Austria can’t hold out much longer, and the country is getting very violent against the King and Bismarck. The Emperor is less able to concede and keep peace.
Now good-bye, dearest Mama. We are so grateful to you for taking the children, if any thing comes to pass.
May 22d.
* * * Any thing you hear of Vicky and Fritz, will you write it to me? * * * The cloud grows blacker every day, and the anxiety we all live in is very great. But I ought not to write to you to-day of such gloomy things, which, thank God, you only see and hear of from the other side of the water.
May 25th.
* * * The Duke and Duchess of Nassau were here yesterday. They, like me, are in such an unpleasant position, should it come to blows, which I still hope may be averted—for why should we harmless mortals be attacked?

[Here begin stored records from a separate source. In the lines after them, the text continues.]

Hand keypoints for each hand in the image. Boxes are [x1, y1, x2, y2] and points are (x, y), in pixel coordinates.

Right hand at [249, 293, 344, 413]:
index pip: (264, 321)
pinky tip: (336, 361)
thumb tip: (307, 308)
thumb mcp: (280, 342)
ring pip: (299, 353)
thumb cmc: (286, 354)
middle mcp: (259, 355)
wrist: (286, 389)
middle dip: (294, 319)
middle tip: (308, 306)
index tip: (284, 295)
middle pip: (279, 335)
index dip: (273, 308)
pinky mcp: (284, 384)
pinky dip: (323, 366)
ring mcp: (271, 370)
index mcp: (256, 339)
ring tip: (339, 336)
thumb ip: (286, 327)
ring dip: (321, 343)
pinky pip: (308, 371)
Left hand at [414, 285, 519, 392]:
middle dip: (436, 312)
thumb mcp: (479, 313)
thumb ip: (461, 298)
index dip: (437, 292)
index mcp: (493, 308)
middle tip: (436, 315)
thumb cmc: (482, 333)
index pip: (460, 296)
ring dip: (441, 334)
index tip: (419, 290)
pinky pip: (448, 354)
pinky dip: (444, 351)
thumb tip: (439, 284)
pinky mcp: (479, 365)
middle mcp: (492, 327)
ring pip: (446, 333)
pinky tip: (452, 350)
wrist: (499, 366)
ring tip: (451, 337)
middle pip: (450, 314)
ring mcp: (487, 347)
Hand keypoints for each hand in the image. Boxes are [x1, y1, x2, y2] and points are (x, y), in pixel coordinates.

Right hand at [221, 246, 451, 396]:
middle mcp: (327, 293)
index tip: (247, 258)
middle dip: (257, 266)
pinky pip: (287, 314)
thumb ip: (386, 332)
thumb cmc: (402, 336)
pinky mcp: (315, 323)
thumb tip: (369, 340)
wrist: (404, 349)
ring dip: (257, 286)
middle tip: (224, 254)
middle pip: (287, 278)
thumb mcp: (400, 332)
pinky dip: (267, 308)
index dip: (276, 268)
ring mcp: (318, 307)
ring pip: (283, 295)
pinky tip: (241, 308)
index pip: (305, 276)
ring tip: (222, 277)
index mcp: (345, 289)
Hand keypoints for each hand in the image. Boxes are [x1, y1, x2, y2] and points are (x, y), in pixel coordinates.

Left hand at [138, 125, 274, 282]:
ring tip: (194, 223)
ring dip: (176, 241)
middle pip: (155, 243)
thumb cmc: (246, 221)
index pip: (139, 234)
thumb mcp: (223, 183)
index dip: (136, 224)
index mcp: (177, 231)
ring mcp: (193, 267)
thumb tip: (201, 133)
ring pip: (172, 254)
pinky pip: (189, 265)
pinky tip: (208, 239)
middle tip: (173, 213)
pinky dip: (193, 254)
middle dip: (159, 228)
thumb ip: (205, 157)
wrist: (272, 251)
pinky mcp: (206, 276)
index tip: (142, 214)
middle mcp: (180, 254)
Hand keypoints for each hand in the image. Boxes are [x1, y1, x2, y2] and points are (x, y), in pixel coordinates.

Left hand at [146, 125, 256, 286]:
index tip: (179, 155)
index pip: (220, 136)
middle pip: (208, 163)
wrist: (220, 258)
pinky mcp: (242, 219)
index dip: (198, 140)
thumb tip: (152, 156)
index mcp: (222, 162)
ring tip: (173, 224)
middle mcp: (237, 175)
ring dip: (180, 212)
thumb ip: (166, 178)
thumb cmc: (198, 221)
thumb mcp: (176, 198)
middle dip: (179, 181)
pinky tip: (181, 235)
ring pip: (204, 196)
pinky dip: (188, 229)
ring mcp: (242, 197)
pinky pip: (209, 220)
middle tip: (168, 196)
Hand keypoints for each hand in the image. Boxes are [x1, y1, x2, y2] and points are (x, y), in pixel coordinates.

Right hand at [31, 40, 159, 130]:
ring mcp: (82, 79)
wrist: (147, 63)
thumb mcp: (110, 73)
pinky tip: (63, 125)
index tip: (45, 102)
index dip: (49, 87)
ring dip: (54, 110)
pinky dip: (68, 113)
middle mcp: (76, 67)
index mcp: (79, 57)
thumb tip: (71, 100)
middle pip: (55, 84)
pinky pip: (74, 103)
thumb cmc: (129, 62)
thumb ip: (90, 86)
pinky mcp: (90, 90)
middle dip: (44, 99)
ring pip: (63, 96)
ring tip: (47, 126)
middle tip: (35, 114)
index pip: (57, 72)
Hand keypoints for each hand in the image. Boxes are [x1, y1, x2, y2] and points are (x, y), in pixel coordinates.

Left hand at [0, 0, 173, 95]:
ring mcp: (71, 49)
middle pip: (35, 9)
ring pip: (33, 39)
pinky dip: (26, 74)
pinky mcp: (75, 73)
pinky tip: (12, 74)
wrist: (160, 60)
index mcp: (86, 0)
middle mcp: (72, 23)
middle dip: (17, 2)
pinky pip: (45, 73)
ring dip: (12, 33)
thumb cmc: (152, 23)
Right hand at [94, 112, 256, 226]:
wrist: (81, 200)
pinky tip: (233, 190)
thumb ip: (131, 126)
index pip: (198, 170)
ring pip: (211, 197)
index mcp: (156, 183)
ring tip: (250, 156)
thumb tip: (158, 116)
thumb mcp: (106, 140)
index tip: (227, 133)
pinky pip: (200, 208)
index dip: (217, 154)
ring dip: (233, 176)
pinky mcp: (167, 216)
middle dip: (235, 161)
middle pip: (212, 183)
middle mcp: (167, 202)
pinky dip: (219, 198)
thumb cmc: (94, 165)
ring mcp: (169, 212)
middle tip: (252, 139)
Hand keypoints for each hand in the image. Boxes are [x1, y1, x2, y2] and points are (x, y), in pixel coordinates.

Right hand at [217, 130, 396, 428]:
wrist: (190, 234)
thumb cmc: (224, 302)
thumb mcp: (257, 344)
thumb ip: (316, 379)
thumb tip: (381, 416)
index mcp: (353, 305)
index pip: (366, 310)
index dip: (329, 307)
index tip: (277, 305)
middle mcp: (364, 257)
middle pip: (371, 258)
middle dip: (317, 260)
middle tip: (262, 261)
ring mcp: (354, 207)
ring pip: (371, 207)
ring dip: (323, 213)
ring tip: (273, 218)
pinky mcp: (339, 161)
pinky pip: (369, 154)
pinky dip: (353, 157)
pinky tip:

* * * We shall be beggars very soon, if all goes on as it promises to do; it is quite dreadful, and the want of other people (and dissatisfaction) increases. * * * I have ordered a good travelling-bag for Louis, for much the same reason that some people take out an umbrella in fine weather to keep off the rain, and this is to be against a war. * * * I have a sort of Ahnung [presentiment] that it won’t come to the worst—for us at least—and here we shall keep so quiet, only on the defensive, if attacked.
May 28th.
* * * There seems a little chance of the dreadful prospects being bettered. How I do pray it may be the commencement of a better time; and that, if peace be established, it may be so firmly, so that one may not live in the daily dread of new quarrels re-opening between the two countries. * * *
The man who built our house has nearly been made bankrupt, and wants money from us to save him from ruin, and we can scarcely manage it. The ruin this preparation for war, and consequent cessation of all speculations, buildings, or trade, has brought on people is dreadful, and of course increases.